UNTERSUCHTER TEXT »
▼▼▼
Der durchschnittliche Kokainanteil eines gedealten Gramms habe 51,7% betragen, mit Variationen von 5 bis 99,9%. Die Dealer bedienten sich dabei Streckungsmitteln wie Lokalanästhesie. Laut Bücheli könnte auch der Grund mitspielen, dass sich die Leute langsam bewusst werden, was Kokain für Folgen habe. «Langsam wird klar, dass Kokain eigentlich gar keine Party-, sondern eine Egodroge ist.»

Konstanter Gebrauch

Laut Eawag deuten Tests daraufhin, dass sich der Konsum des weissen Pulvers an Wochenenden wie der Zürcher Street Parade – eine Mitte August abgehaltene Riesenparty mit rund 900’000 Partygängern – verdopple bis vervierfache.
▲▲▲
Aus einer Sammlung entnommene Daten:
▼▼▼
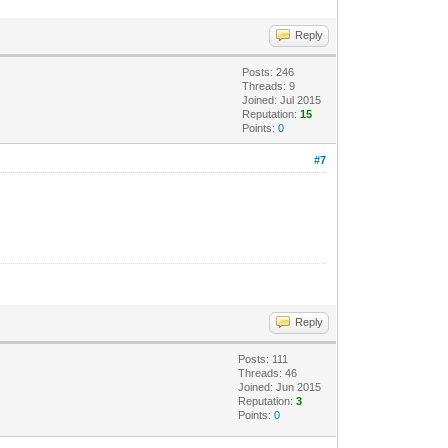
Reply
Posts: 246
Threads: 9
Joined: Jul 2015
Reputation:
15
Points:
0
#7
Reply
Posts: 111
Threads: 46
Joined: Jun 2015
Reputation:
3
Points:
0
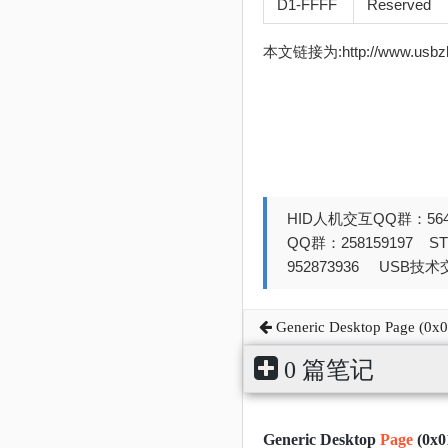
D1-FFFF
Reserved
本文链接为:http://www.usb
HID人机交互QQ群：564
QQ群：258159197 
952873936 USB技术交
Generic Desktop Page (0x0
0 篇笔记
Generic Desktop
Page
(0x0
▲▲▲
AUFGABE 1 »
Wie hoch war laut dem Text zum Kokainkonsum der durchschnittliche Kokainanteil eines gedealten Gramms?
AUFGABE 2 »
Kopieren Sie aus dem Text zum Kokainkonsum wortgetreu den Abschnitt von „Laut Eawag deuten Tests“ bis „verdopple bis vervierfache.“.

ANTWORT 1 »
Er betrug 51,7 %.

ANTWORT 2 »
Laut Eawag deuten Tests daraufhin, dass sich der Konsum des weissen Pulvers an Wochenenden wie der Zürcher Street Parade – eine Mitte August abgehaltene Riesenparty mit rund 900’000 Partygängern – verdopple bis vervierfache.